Others, though, were awestruck. A headline in The Roanoke Times on Nov. 2, 2008, asked, “Could Art Museum Prompt a Downtown Transformation?” In the story, written by longtime arts reporter Kevin Kittredge, heavy hitters such as then-Carilion Clinic CEO Ed Murphy said that the museum had “the potential to have a huge impact” and be “transformational.” Financial backer Heywood Fralin called it “the most exciting building in Virginia.”

Even then, however, some people had doubts. Even Fralin, whose family trust continues to support the Taubman, told the newspaper, “It remains to be seen if the inflow will cover the expenses.”

That wouldn’t remain a question for very long. Within five months of its much-ballyhooed opening, nearly 20 percent of the 52-person staff was laid off. Four months later, another six people were let go.

Roanoke’s $66 million international tourist attraction was in trouble.

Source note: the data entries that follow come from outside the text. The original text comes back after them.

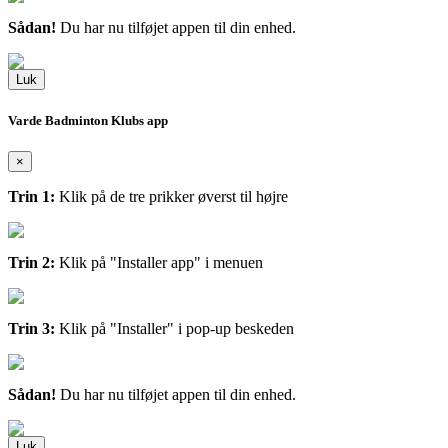
Sådan!
Du har nu tilføjet appen til din enhed.
Luk
Varde Badminton Klubs app
×
Trin 1:
Klik på de tre prikker øverst til højre
Trin 2:
Klik på "Installer app" i menuen
Trin 3:
Klik på "Installer" i pop-up beskeden
Sådan!
Du har nu tilføjet appen til din enhed.
Luk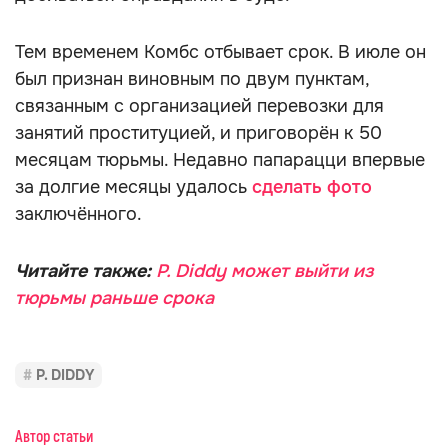
Тем временем Комбс отбывает срок. В июле он
был признан виновным по двум пунктам,
связанным с организацией перевозки для
занятий проституцией, и приговорён к 50
месяцам тюрьмы. Недавно папарацци впервые
за долгие месяцы удалось
сделать фото
заключённого.
Читайте также:
P. Diddy может выйти из
тюрьмы раньше срока
P. DIDDY
Автор статьи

In 2012, then-Taubman president David Mickenberg told a town hall meeting that “the model of Bilbao in the Blue Ridge is dead.” A damning report from the Cultural Policy Center at the University of Chicago described the museum as “a modest proposal to renovate a building in order to have a larger and leak-free exhibition space, [that] turned into a quixotic quest to draw the eyes of the world to a small town in western Virginia."

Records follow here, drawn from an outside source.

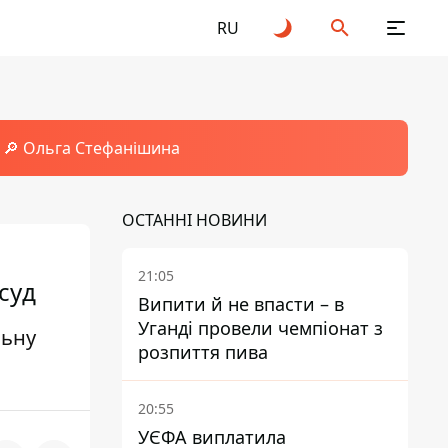
RU
🔎 Ольга Стефанішина
ОСТАННІ НОВИНИ
21:05
суд
Випити й не впасти – в
Уганді провели чемпіонат з
льну
розпиття пива
20:55
УЄФА виплатила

Later in 2012, most of the museum’s board of directors was replaced, free admission was launched and Art Venture — which Petersen had been hired to redesign — became a larger draw for visitors.

Over the next seven years, pre-Covid, the museum found its footing. Free admission attracted visitors from all walks of life — art lovers, moms with kids, curious tourists with time on their hands. The ticketed exhibits brought even more visitors and more revenue.

In January, 2018, nine months before the museum’s 10th anniversary, Petersen became executive director shortly after her predecessor, Della Watkins, left for the Columbia Museum of Art in South Carolina.

Before the Taubman opened, many arts patrons figured that the museum would spur an interest in downtown art galleries, many of which feature the works of local artists. Despite the Taubman’s beleaguered early years and now the current reduction in hours, some gallery owners think their shops endure whether the Taubman is open or not.

“I can't say for sure whether the reduced hours of operation at the Taubman has influenced our business; I suspect that it has not,” said Cathryn Hankla, an artist and poet who is co-president of Market Gallery on Campbell Avenue. “Market Gallery is celebrating 20 years of continuous operation this year, so our business hasn't depended on the Taubman or spun off from it. In fact, people often find us and we tell visitors to Roanoke about the museum.”

Hankla did say that the monthly Art By Night events, when galleries and museums are open into the evening on the first Fridays of each month, are nice draws for galleries.

“The museum is also open for Art By Night, so there's a nice synergy with the galleries, not all of which are clustered in the market area,” she said.

Petersen said that museum visitation should increase, as she senses that downtown is getting increased foot traffic. And the building, long derided by locals as too ostentatious, too modern, too ridiculous for Roanoke, has now blended seamlessly into the Star City skyline.

“Absolutely, it’s a draw,” she said. “It’s a sculpture. It’s a gem.”